Healthy debate for breakfast
Published 8:53 am Wednesday, May 26, 2010
FRANKLIN—State elected officials met with local leaders and citizens to discuss legislative matters over eggs and bacon during the Eggs & Issues breakfast at Franklin Baptist Church on Tuesday.
In attendance were Dels. Roslyn Tyler, D-Jarratt, and William Barlow, D-Smithfield, and Sens. Louise Lucas, D-Portsmouth, and Frederick Quayle, R-Suffolk.
As Gov. Bob McDonnell reviews the two-year $82 billion budget for 2010-2012, Quayle acknowledged that having former Gov. Tim Kaine draft the document was an unusual feature of Virginia politics.
“It may seem strange that a governor who is getting ready to leave office in two weeks is proposing a budget for the next two years after he is going to be gone,” Quayle said. “It is a little strange, and it’s a system that I think one day we have got to change.”
Quayle said the House of Delegates and the Senate each reworked the budget to their own liking and submitted it to McDonnell for approval. After possible changes by the governor and actions by the General Assembly, the new budget would take effect July 1.
“There were quite a few things that had been put into the (Kaine’s) original proposal that had concerned people,” Quayle said. “One was the suggestion that localities do away with their local treasurers and commissioners of the revenue and turn the financial matters over to a finance director that the city, county or town would select.”
Quayle said eliminating the two constitutional offices was very unpopular. Keeping the two offices, he said, “gives a little degree of independence to the money involved in a locality’s budget.”
State cuts in spending on K-12 education were also discussed.
“We have worked very hard over the years to add funds to K-12 public education,” Quayle said. “All of the years that I have been there I think we have added funds every year to K-12 education, except with perhaps last year. This year for the first time we realized that because of the size of the cuts that we were forced to make to keep the budget balanced we had to make some cuts.”
Although the current budget makes a $253 million cut in K-12 education over the next two years, a proposal in the House of Delegates to cut K-12 another $400 million was rejected.
“In the end (the cuts) were not nearly as bad as we thought that they would be,” Quayle said.
Lucas concurred.
“Education took deep cuts,” Lucas said. “When we went to the General Assembly this year, the budget was our primary challenge.

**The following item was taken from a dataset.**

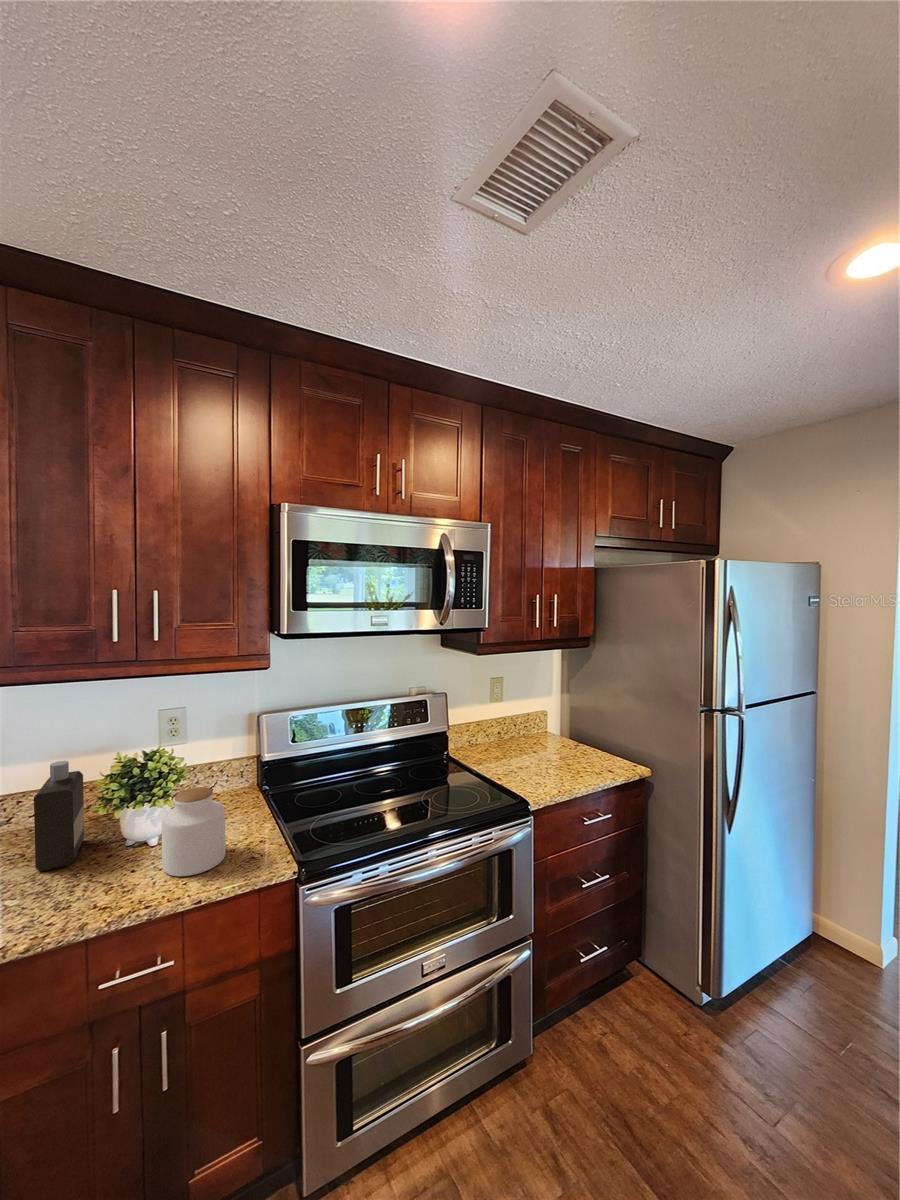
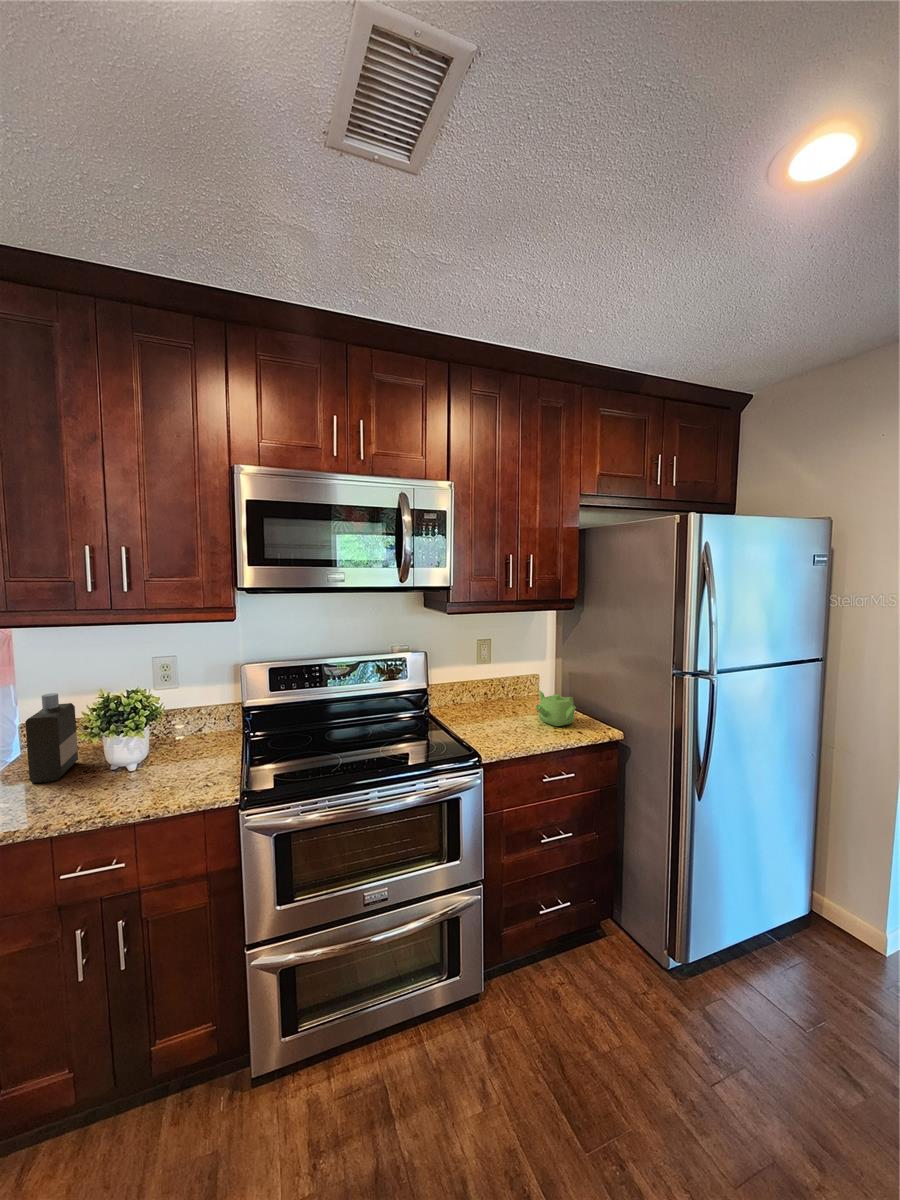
teapot: none [559,729,603,765] -> present [536,691,576,726]
jar: present [162,787,226,876] -> none [125,721,185,795]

As we worked to craft the Senate budget, it became very clear that many previously unimaginable cuts would be necessary to produce a balanced budget.”
Transportation issues were also discussed, including a proposal to build a limited-access toll road from Petersburg to Suffolk parallel to U.S. Route 460.

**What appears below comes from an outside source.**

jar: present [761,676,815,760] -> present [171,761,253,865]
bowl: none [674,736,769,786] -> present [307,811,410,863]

“Gov. McDonnell has said he wants to do everything he can to promote transportation,” Quayle said, adding that the 460 toll road “is supposed to be a public-private partnership, but you don’t have a partnership unless both parties put something in. The state doesn’t have anything to put in. So it really is not a public-private partnership at this point.
“(McDonnell) wants these private companies — some are from around the world — to come up with a proposal that will create that highway, (and have it) built and maintained purely on the basis of tolls and without any input from the state. I hope that can happen.”
Barlow said rail was an area that the entire U.S., not just Hampton Roads, needed to improve upon.
“We’ve got to get more people onto the rails, not only for passengers but also for transporting goods,” Barlow said. “We could greatly improve the efficiency and productivity of our port if we could get goods from the port to the Midwest as quickly as possible.”
Barlow said the port in New York is currently able to deliver goods faster to the Midwest because cargo containers are double-stacked out of Hampton Roads and can’t pass through the mountains and tunnels in West Virginia, Pennsylvania and Kentucky to get to the Midwest that way.
“It won’t be too long before we can get those double-stacks through there,” Barlow said. “It will benefit our area by having a more productive port, and that means better pay and a better quality of life for all of us.”